To be fair, as the report notes, much has happened since the airlines made their promises in 1999. The terrorist attacks of Sept. 11, the Iraq war, economic stagnation and high fuel prices put the industry into a tailspin for several years.

But lately air traffic has been up, along with fares and profits. Planes fly nearly full.

For its study, the Office of Inspector General interviewed officials at federal agencies, the ATA and airlines, and sent inspectors to 17 airports to observe airline practices. In most cases, following the office’s policy, it did not identify which airlines were in compliance and which were not.


Here are excerpts from the 1999 “Airline Customer Service Commitment” by ATA’s member carriers (“the promise”) followed by some of the study’s findings (“the reality”):

The promise: “Notify customers of known delays, cancellations and diversions.”

The reality: Of 120 observations made by inspectors during delays and cancellations, the study said, gate agents failed to make timely announcements 50 times and gave inadequate information 54 times. On the plus side, fliers today get better automated notice of delays through the Internet, phones and PDAs, thanks to airlines’ investments in technology, it said.

The promise: “Handle ‘bumped’ passengers with fairness and consistency.”


The reality: Nine airlines did not adhere to their own policies for compensating fliers who volunteered to give up their seats on oversold flights, and two did not properly disclose their boarding priority rules. In one example, four volunteers each received a $400 travel voucher, and five from the same flight each received a $200 voucher.

The promise: “Disclose ... rules, restrictions and an annual report on frequent-flier program redemptions.”

The reality: Four airlines didn’t publicly report how many fliers redeem award seats. The rest placed this information in financial reports, where it was “not easy to find,” or on the Internet in “locations ... not readily apparent,” the report said.
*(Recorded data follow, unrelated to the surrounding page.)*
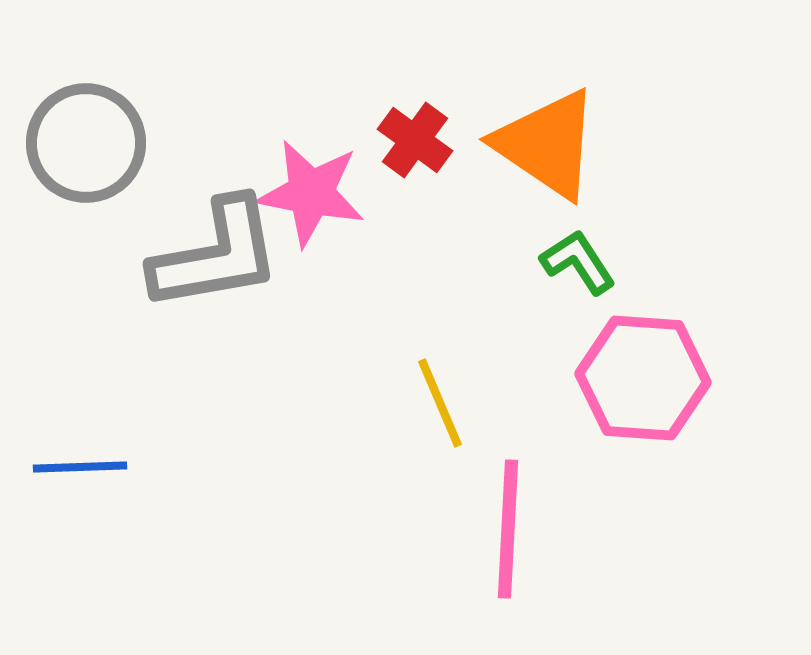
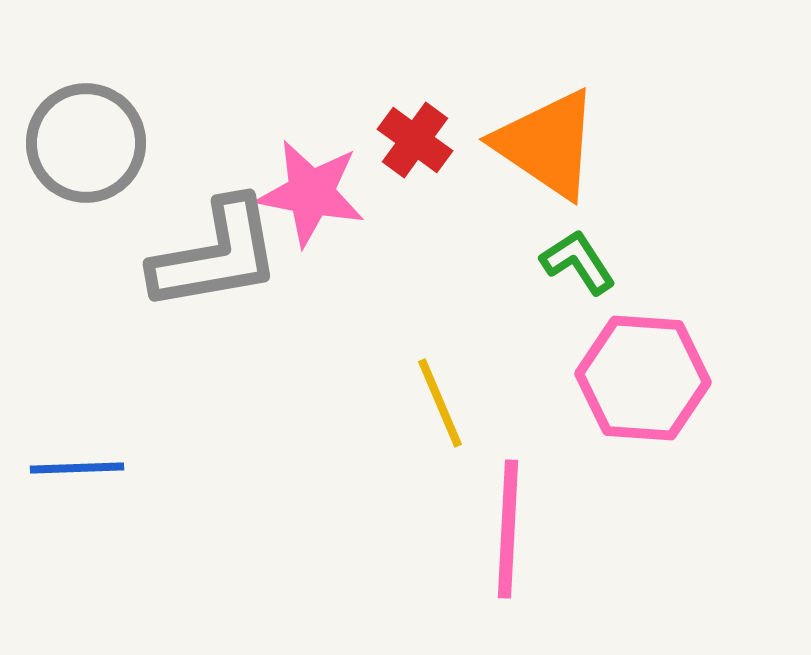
blue line: moved 3 px left, 1 px down
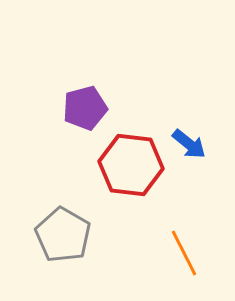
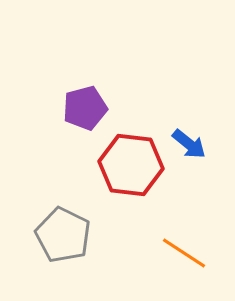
gray pentagon: rotated 4 degrees counterclockwise
orange line: rotated 30 degrees counterclockwise
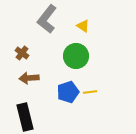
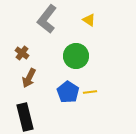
yellow triangle: moved 6 px right, 6 px up
brown arrow: rotated 60 degrees counterclockwise
blue pentagon: rotated 20 degrees counterclockwise
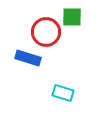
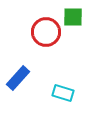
green square: moved 1 px right
blue rectangle: moved 10 px left, 20 px down; rotated 65 degrees counterclockwise
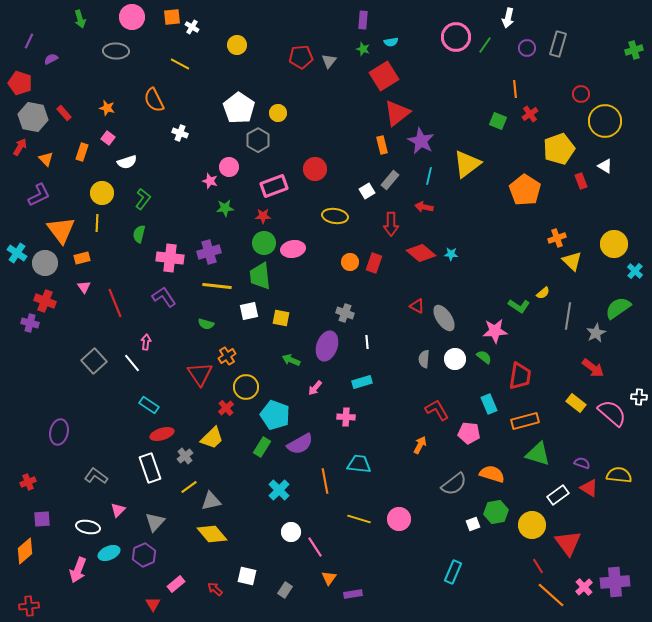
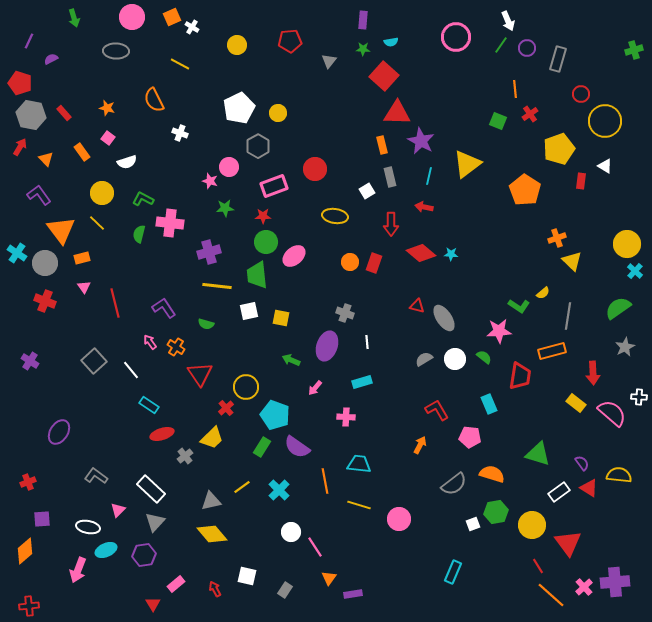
orange square at (172, 17): rotated 18 degrees counterclockwise
white arrow at (508, 18): moved 3 px down; rotated 36 degrees counterclockwise
green arrow at (80, 19): moved 6 px left, 1 px up
gray rectangle at (558, 44): moved 15 px down
green line at (485, 45): moved 16 px right
green star at (363, 49): rotated 16 degrees counterclockwise
red pentagon at (301, 57): moved 11 px left, 16 px up
red square at (384, 76): rotated 16 degrees counterclockwise
white pentagon at (239, 108): rotated 12 degrees clockwise
red triangle at (397, 113): rotated 40 degrees clockwise
gray hexagon at (33, 117): moved 2 px left, 2 px up
gray hexagon at (258, 140): moved 6 px down
orange rectangle at (82, 152): rotated 54 degrees counterclockwise
gray rectangle at (390, 180): moved 3 px up; rotated 54 degrees counterclockwise
red rectangle at (581, 181): rotated 28 degrees clockwise
purple L-shape at (39, 195): rotated 100 degrees counterclockwise
green L-shape at (143, 199): rotated 100 degrees counterclockwise
yellow line at (97, 223): rotated 48 degrees counterclockwise
green circle at (264, 243): moved 2 px right, 1 px up
yellow circle at (614, 244): moved 13 px right
pink ellipse at (293, 249): moved 1 px right, 7 px down; rotated 30 degrees counterclockwise
pink cross at (170, 258): moved 35 px up
green trapezoid at (260, 276): moved 3 px left, 1 px up
purple L-shape at (164, 297): moved 11 px down
red line at (115, 303): rotated 8 degrees clockwise
red triangle at (417, 306): rotated 14 degrees counterclockwise
purple cross at (30, 323): moved 38 px down; rotated 18 degrees clockwise
pink star at (495, 331): moved 4 px right
gray star at (596, 333): moved 29 px right, 14 px down
pink arrow at (146, 342): moved 4 px right; rotated 42 degrees counterclockwise
orange cross at (227, 356): moved 51 px left, 9 px up; rotated 24 degrees counterclockwise
gray semicircle at (424, 359): rotated 54 degrees clockwise
white line at (132, 363): moved 1 px left, 7 px down
red arrow at (593, 368): moved 5 px down; rotated 50 degrees clockwise
orange rectangle at (525, 421): moved 27 px right, 70 px up
purple ellipse at (59, 432): rotated 20 degrees clockwise
pink pentagon at (469, 433): moved 1 px right, 4 px down
purple semicircle at (300, 444): moved 3 px left, 3 px down; rotated 64 degrees clockwise
purple semicircle at (582, 463): rotated 35 degrees clockwise
white rectangle at (150, 468): moved 1 px right, 21 px down; rotated 28 degrees counterclockwise
yellow line at (189, 487): moved 53 px right
white rectangle at (558, 495): moved 1 px right, 3 px up
yellow line at (359, 519): moved 14 px up
cyan ellipse at (109, 553): moved 3 px left, 3 px up
purple hexagon at (144, 555): rotated 15 degrees clockwise
red arrow at (215, 589): rotated 21 degrees clockwise
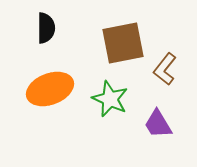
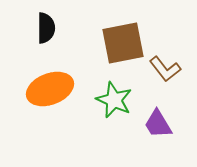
brown L-shape: rotated 76 degrees counterclockwise
green star: moved 4 px right, 1 px down
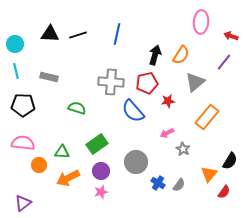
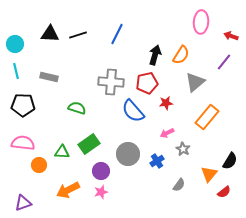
blue line: rotated 15 degrees clockwise
red star: moved 2 px left, 2 px down
green rectangle: moved 8 px left
gray circle: moved 8 px left, 8 px up
orange arrow: moved 12 px down
blue cross: moved 1 px left, 22 px up; rotated 24 degrees clockwise
red semicircle: rotated 16 degrees clockwise
purple triangle: rotated 18 degrees clockwise
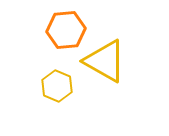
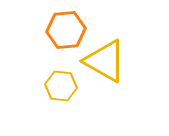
yellow hexagon: moved 4 px right; rotated 16 degrees counterclockwise
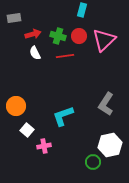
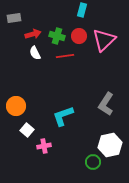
green cross: moved 1 px left
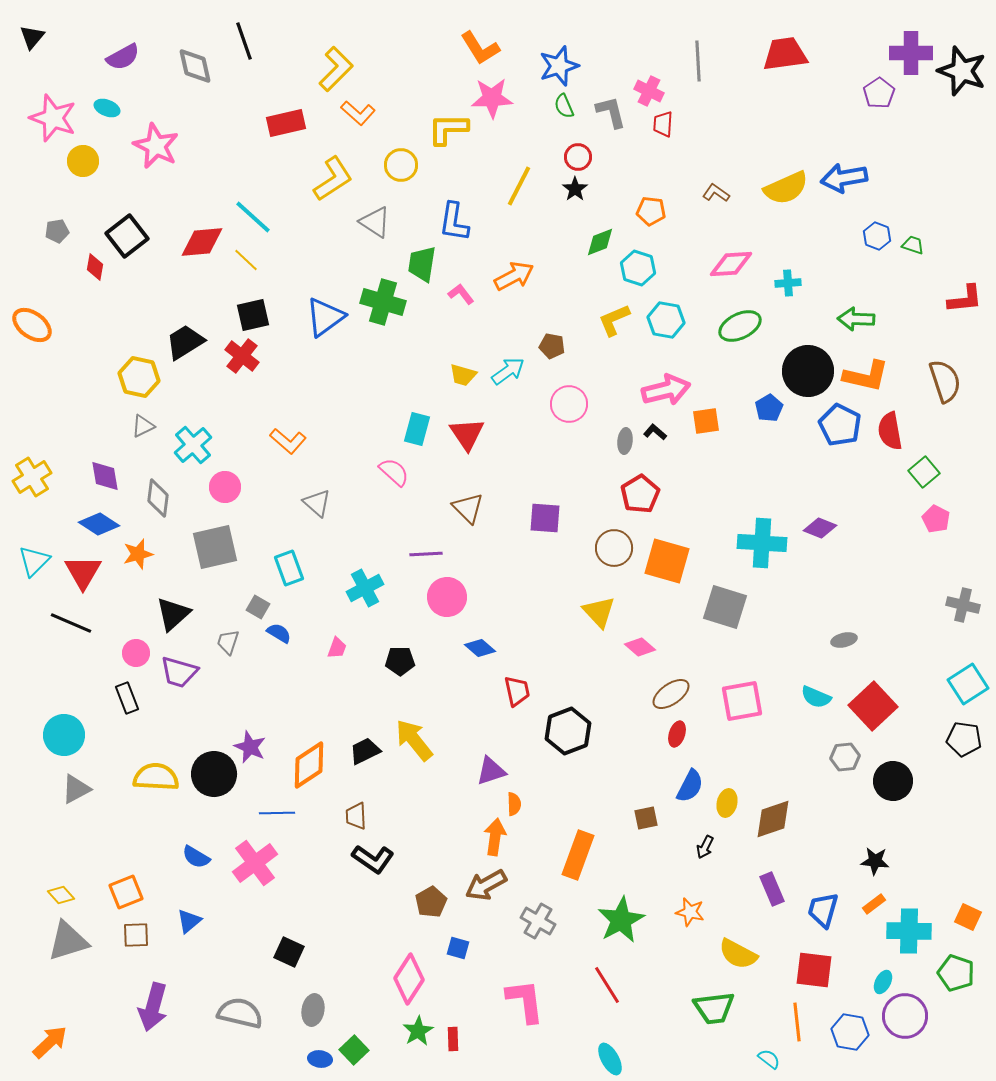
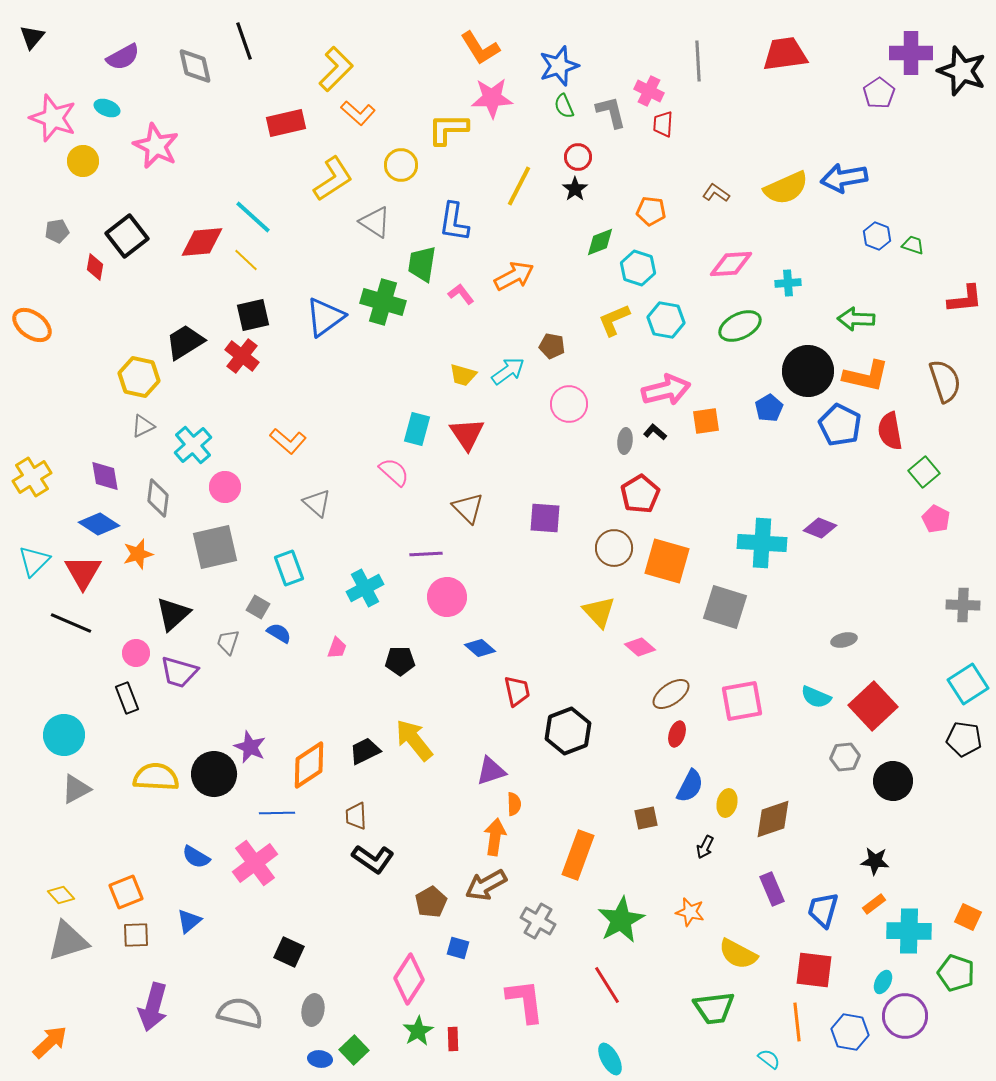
gray cross at (963, 605): rotated 12 degrees counterclockwise
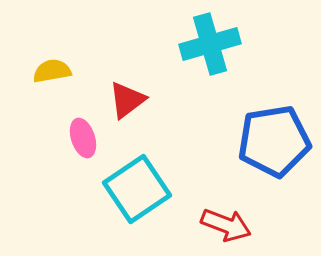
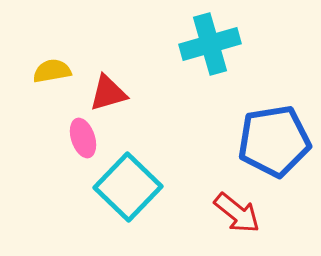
red triangle: moved 19 px left, 7 px up; rotated 21 degrees clockwise
cyan square: moved 9 px left, 2 px up; rotated 12 degrees counterclockwise
red arrow: moved 11 px right, 12 px up; rotated 18 degrees clockwise
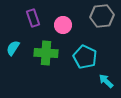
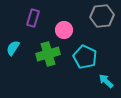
purple rectangle: rotated 36 degrees clockwise
pink circle: moved 1 px right, 5 px down
green cross: moved 2 px right, 1 px down; rotated 20 degrees counterclockwise
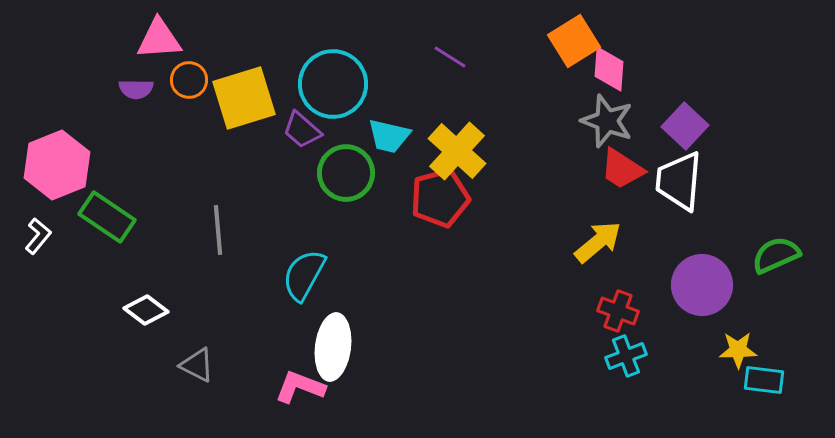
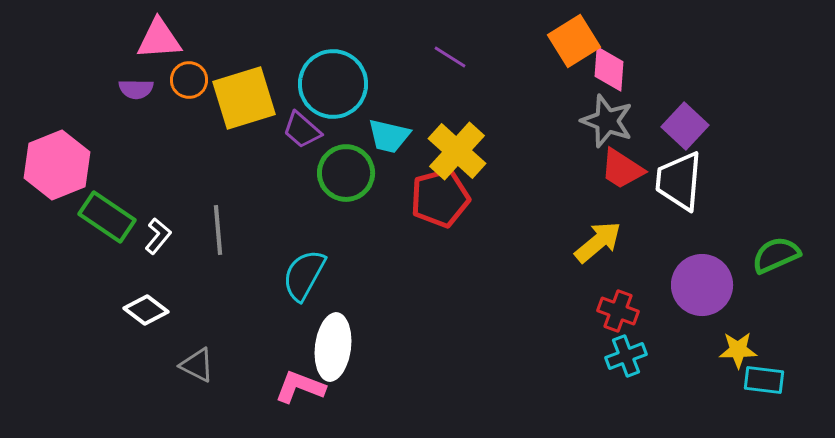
white L-shape: moved 120 px right
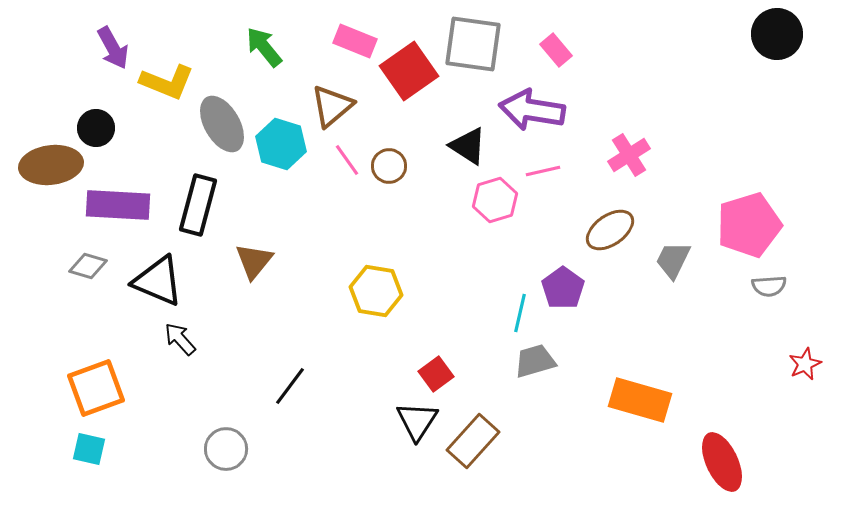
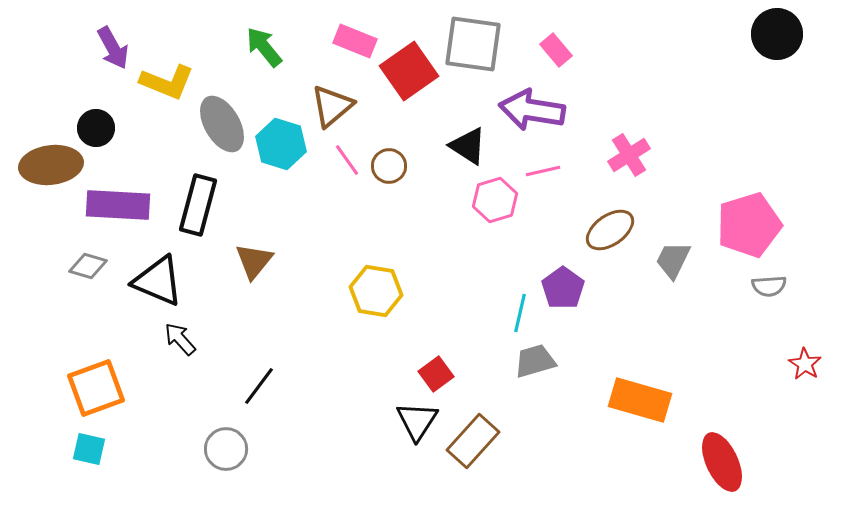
red star at (805, 364): rotated 16 degrees counterclockwise
black line at (290, 386): moved 31 px left
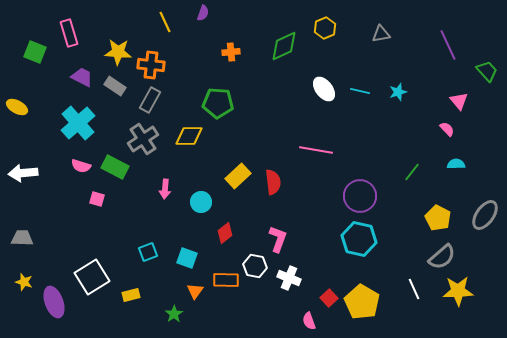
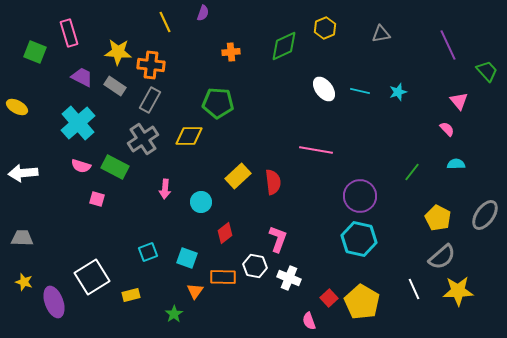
orange rectangle at (226, 280): moved 3 px left, 3 px up
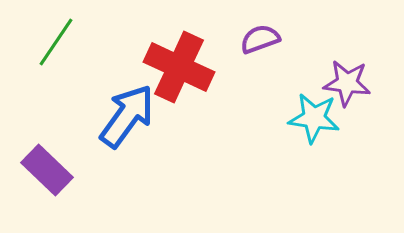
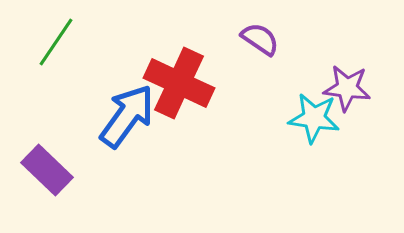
purple semicircle: rotated 54 degrees clockwise
red cross: moved 16 px down
purple star: moved 5 px down
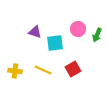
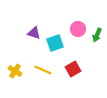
purple triangle: moved 1 px left, 1 px down
cyan square: rotated 12 degrees counterclockwise
yellow cross: rotated 24 degrees clockwise
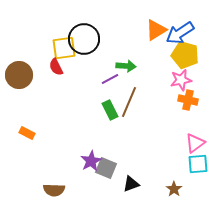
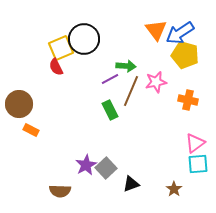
orange triangle: rotated 35 degrees counterclockwise
yellow square: moved 3 px left; rotated 15 degrees counterclockwise
brown circle: moved 29 px down
pink star: moved 25 px left, 2 px down
brown line: moved 2 px right, 11 px up
orange rectangle: moved 4 px right, 3 px up
purple star: moved 5 px left, 4 px down
gray square: rotated 25 degrees clockwise
brown semicircle: moved 6 px right, 1 px down
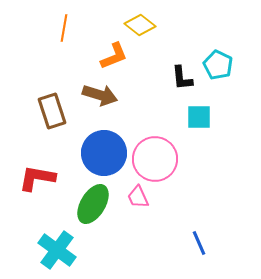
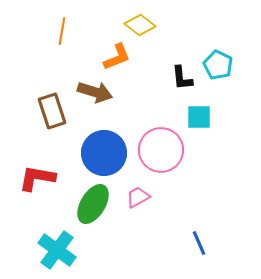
orange line: moved 2 px left, 3 px down
orange L-shape: moved 3 px right, 1 px down
brown arrow: moved 5 px left, 3 px up
pink circle: moved 6 px right, 9 px up
pink trapezoid: rotated 85 degrees clockwise
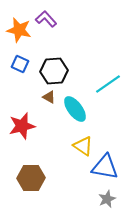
In any event, it added, it is “difficult, if not impossible, for consumers to compare frequent-flier programs in a meaningful way” because airlines report redemptions differently, such as by total only or as a percentage of passengers boarded.


Overall, the study found, fewer seats were available for frequent-flier awards in 2005 than in 2000, based on statistics from the six largest programs.

The promise: “Properly accommodate disabled and special-needs passengers.”

The reality: More than 80% of fliers with disabilities encountered problems, such as insensitive staff and delays in requested service at U.S. airlines and airports, according to a 2005 survey by the Harris Interactive polling company that the report cites.

Twelve of the 15 airlines and their contractors, the inspector general found, were not complying with their own policies or with federal requirements for training employees to interact with passengers with disabilities.


As we approach the end of 2006, it’s time for airlines to make a New Year’s resolution: Fulfill their service commitments.